Your task: Copy each line of the data below with the word "Financial".

[Opening Given records section]

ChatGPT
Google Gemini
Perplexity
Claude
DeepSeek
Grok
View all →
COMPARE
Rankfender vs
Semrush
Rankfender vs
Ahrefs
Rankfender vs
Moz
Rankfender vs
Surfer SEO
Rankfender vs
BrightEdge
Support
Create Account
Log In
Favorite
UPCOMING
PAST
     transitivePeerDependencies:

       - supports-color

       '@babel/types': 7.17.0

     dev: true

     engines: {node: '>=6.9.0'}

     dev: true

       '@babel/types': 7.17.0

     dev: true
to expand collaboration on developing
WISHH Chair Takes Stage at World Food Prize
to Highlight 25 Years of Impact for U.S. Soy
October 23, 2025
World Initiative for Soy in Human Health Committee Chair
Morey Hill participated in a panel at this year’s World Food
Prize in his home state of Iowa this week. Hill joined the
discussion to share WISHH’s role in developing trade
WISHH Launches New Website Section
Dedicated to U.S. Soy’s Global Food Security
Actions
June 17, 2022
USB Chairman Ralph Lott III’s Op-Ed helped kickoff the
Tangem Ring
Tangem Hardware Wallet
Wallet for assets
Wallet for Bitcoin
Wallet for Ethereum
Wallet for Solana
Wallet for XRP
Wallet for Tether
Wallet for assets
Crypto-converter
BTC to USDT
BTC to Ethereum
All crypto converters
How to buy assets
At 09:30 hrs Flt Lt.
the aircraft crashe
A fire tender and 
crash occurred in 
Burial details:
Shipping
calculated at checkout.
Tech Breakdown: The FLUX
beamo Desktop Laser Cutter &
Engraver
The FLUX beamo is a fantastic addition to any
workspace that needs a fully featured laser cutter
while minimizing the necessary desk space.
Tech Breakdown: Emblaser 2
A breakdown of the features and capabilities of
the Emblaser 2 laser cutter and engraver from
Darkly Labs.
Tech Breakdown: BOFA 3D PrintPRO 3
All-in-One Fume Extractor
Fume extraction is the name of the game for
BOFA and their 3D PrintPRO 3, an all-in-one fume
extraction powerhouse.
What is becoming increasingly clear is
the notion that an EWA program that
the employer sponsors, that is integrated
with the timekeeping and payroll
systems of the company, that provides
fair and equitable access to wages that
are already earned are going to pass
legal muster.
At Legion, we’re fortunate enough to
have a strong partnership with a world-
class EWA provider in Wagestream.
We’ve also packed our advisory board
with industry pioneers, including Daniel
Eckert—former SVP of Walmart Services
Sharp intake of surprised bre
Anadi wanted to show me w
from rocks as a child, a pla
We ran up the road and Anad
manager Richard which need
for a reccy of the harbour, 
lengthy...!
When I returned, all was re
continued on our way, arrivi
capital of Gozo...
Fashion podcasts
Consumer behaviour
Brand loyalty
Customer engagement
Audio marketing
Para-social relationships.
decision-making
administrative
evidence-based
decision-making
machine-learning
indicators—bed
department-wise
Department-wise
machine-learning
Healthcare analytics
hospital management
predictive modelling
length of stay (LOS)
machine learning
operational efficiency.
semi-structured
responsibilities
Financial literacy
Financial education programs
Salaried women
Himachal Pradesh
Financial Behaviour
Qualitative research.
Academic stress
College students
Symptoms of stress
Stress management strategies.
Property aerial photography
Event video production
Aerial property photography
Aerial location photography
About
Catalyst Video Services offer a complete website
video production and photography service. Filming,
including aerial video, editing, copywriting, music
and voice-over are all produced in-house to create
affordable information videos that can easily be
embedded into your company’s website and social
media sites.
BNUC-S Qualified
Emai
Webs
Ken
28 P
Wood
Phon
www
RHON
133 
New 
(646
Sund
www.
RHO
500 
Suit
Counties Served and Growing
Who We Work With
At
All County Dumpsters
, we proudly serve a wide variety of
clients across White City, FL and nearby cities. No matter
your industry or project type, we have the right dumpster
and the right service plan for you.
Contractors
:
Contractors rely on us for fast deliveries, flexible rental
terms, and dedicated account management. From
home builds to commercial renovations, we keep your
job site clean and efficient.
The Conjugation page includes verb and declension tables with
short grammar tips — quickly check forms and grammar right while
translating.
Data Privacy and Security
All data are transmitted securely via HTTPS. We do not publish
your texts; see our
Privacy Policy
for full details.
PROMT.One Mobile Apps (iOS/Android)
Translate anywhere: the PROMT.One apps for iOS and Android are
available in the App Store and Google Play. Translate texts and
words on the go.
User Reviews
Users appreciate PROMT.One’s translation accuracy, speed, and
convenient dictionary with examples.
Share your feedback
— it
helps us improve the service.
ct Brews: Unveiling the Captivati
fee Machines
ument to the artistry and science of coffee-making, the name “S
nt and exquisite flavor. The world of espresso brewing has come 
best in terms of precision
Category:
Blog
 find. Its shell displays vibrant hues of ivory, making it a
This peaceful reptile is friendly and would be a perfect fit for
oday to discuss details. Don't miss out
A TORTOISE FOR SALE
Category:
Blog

[Closing Given records section]

Solved exercise:
Financial literacy
Financial education programs
Financial Behaviour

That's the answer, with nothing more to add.